GIVEN REQUEST: Copy every line of the records below word for word, leaving out the pictures.

LISTED ENTRIES:
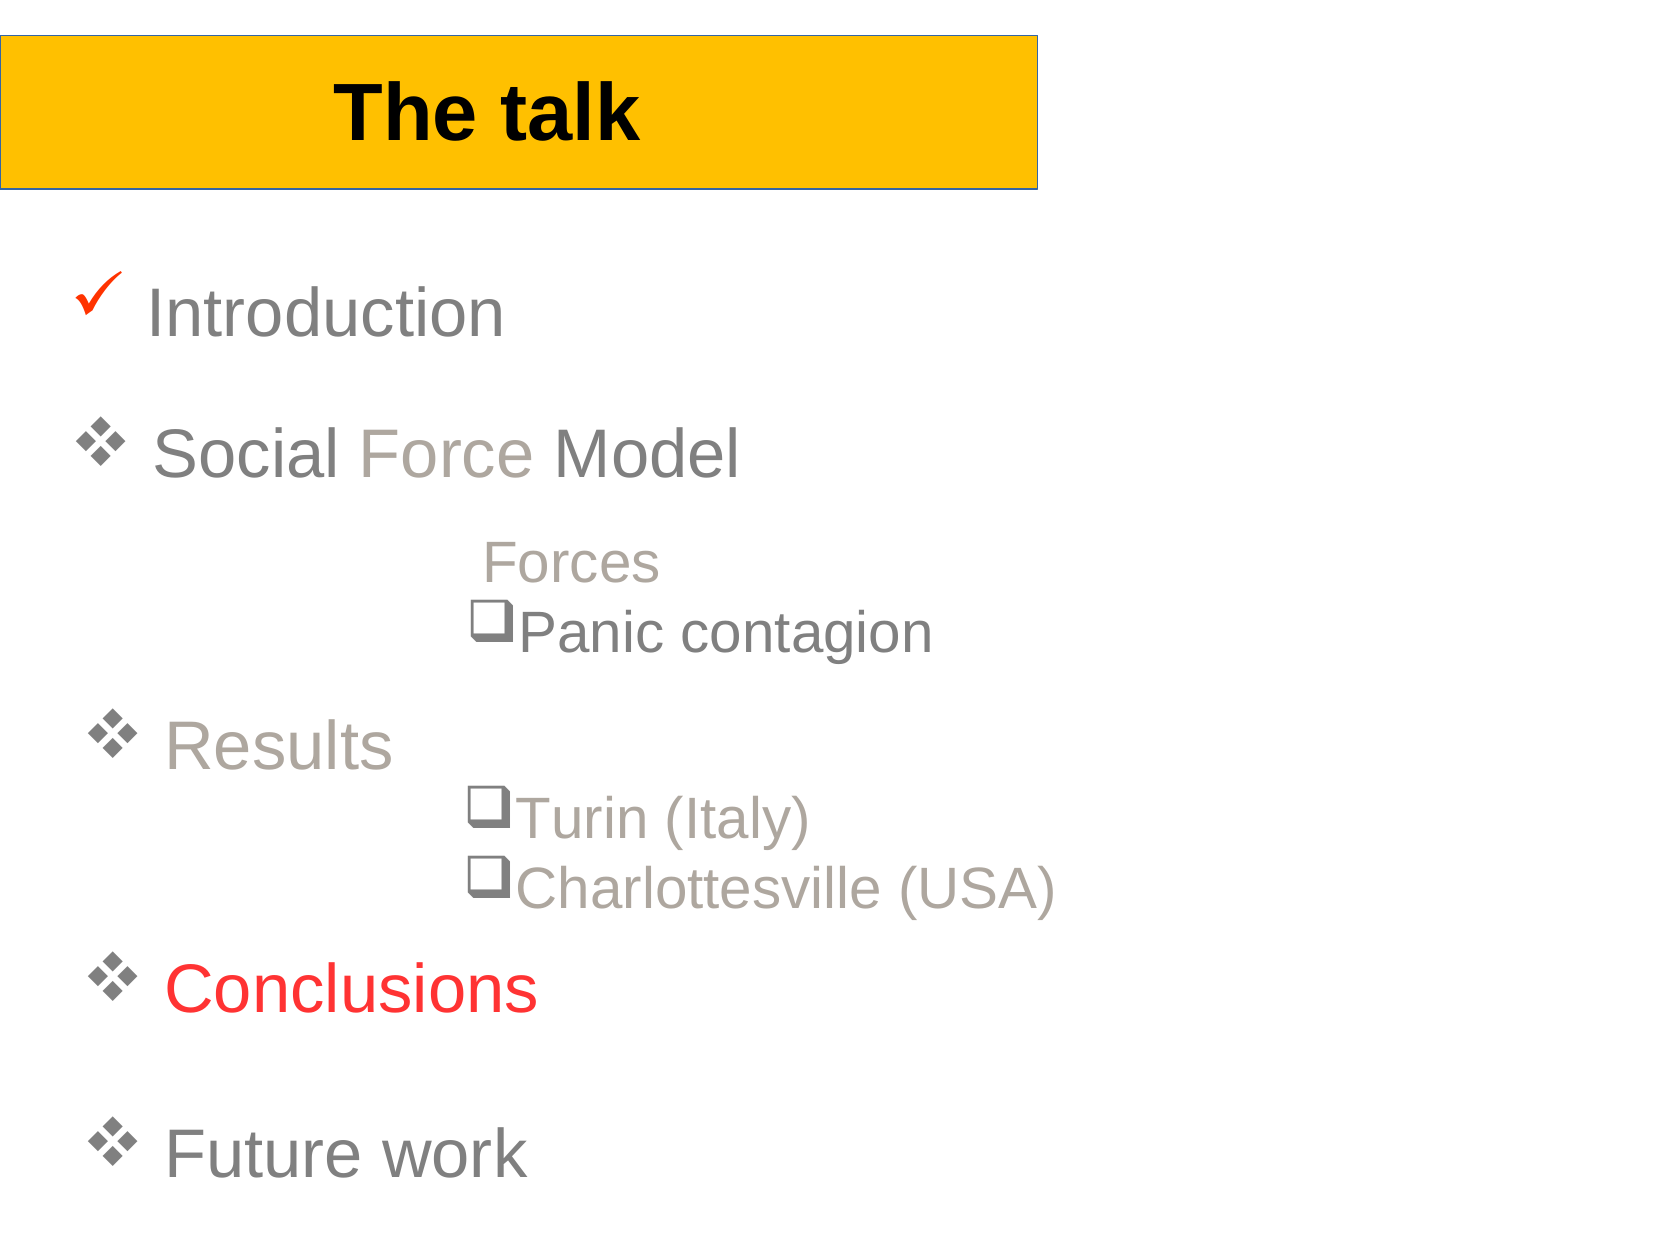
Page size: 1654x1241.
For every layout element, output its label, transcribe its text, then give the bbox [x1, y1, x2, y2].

text_box Results [82, 678, 673, 806]
text_box Turin (Italy) Charlottesville (USA) [463, 725, 1393, 930]
text_box The talk [6, 16, 968, 199]
text_box Future work [82, 1073, 780, 1227]
text_box [0, 35, 6, 189]
text_box Social Force Model [70, 373, 1225, 528]
text_box Conclusions [82, 921, 673, 1048]
text_box Introduction [70, 245, 910, 372]
text_box Forces Panic contagion [466, 485, 1542, 702]
text_box [968, 35, 1038, 189]
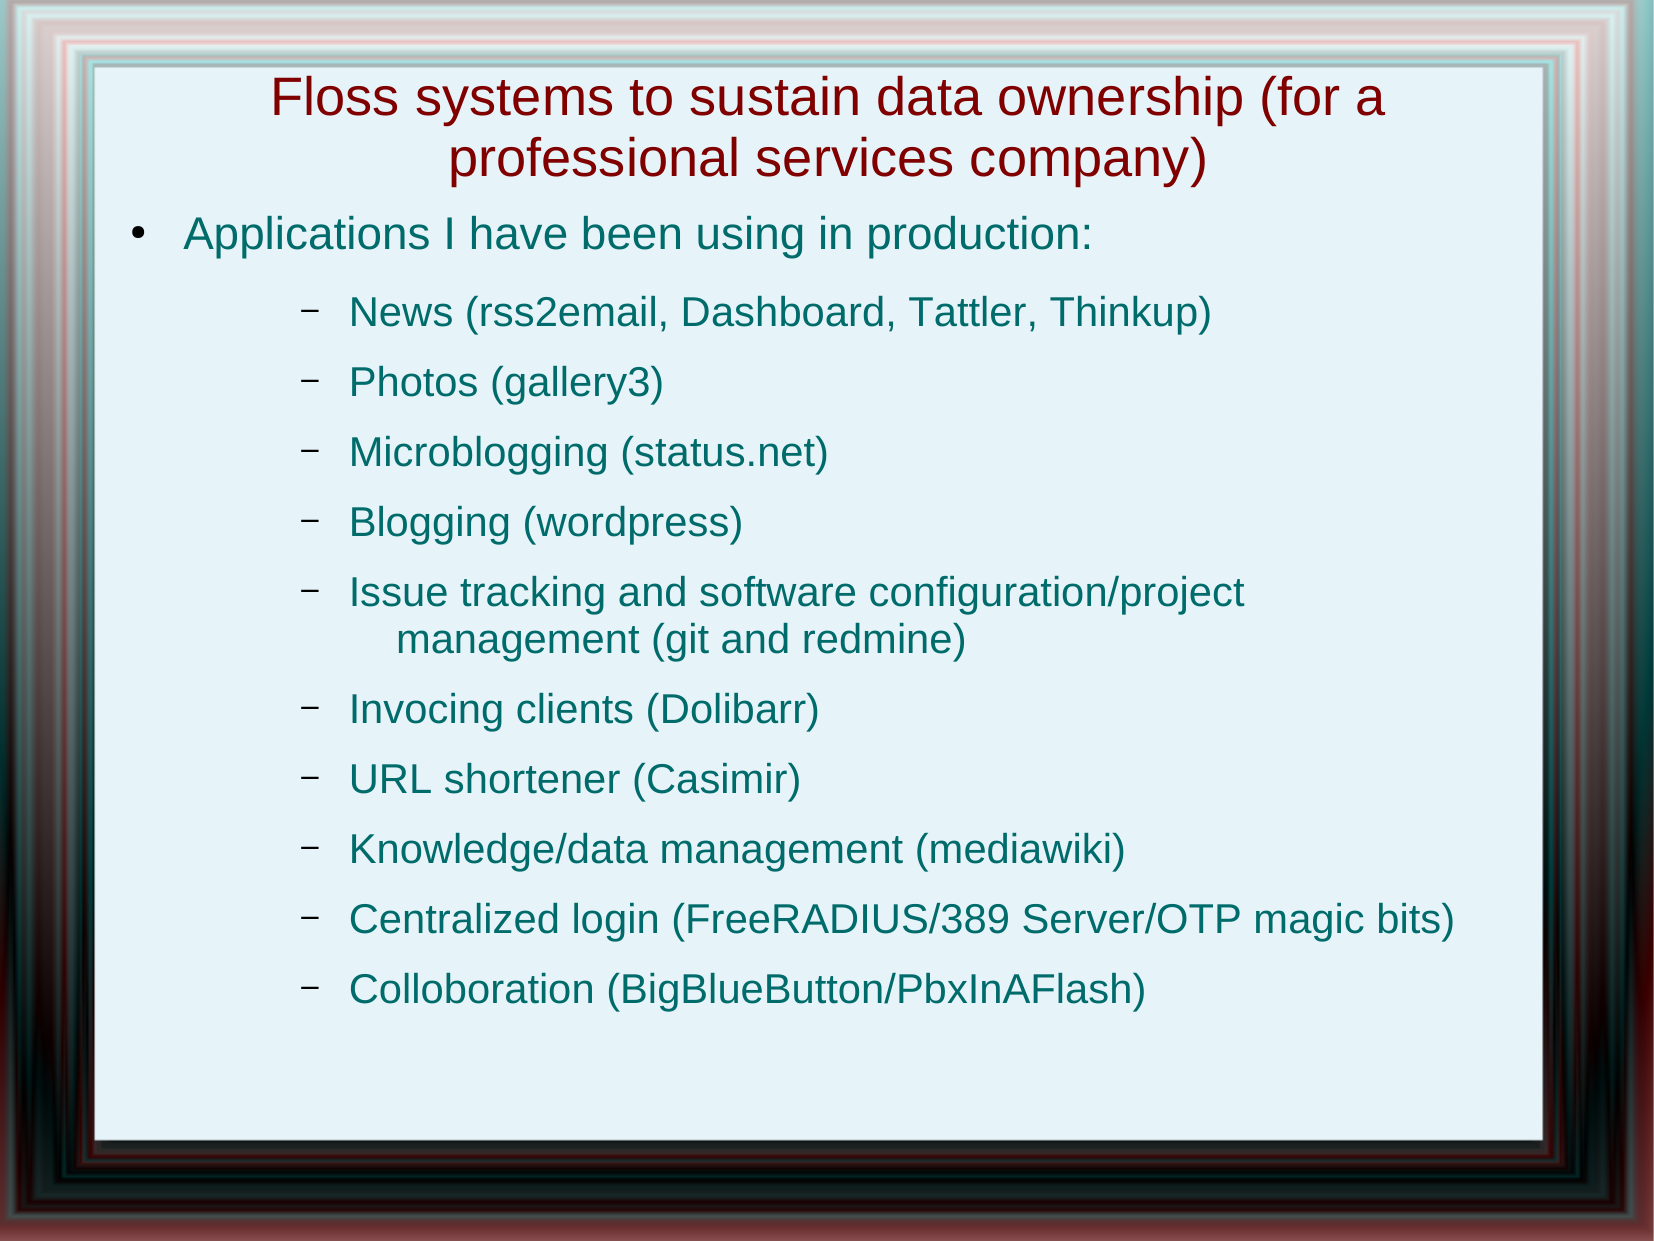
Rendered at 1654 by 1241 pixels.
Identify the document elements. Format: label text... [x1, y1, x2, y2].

ANSWER BELOW:
Page size: 1654x1241.
For every layout element, output its label, transcribe its text, then give the bbox [x1, y1, x2, y2].

text_box Results [82, 678, 673, 806]
text_box Turin (Italy) Charlottesville (USA) [463, 725, 1393, 930]
text_box The talk [6, 16, 968, 199]
text_box Future work [82, 1073, 780, 1227]
text_box [0, 35, 6, 189]
text_box Social Force Model [70, 373, 1225, 528]
text_box Conclusions [82, 921, 673, 1048]
text_box Introduction [70, 245, 910, 372]
text_box Forces Panic contagion [466, 485, 1542, 702]
text_box [968, 35, 1038, 189]
Rendered at 1654 by 1241 pixels.
Identify the document elements. Format: label text... [x1, y1, x2, y2].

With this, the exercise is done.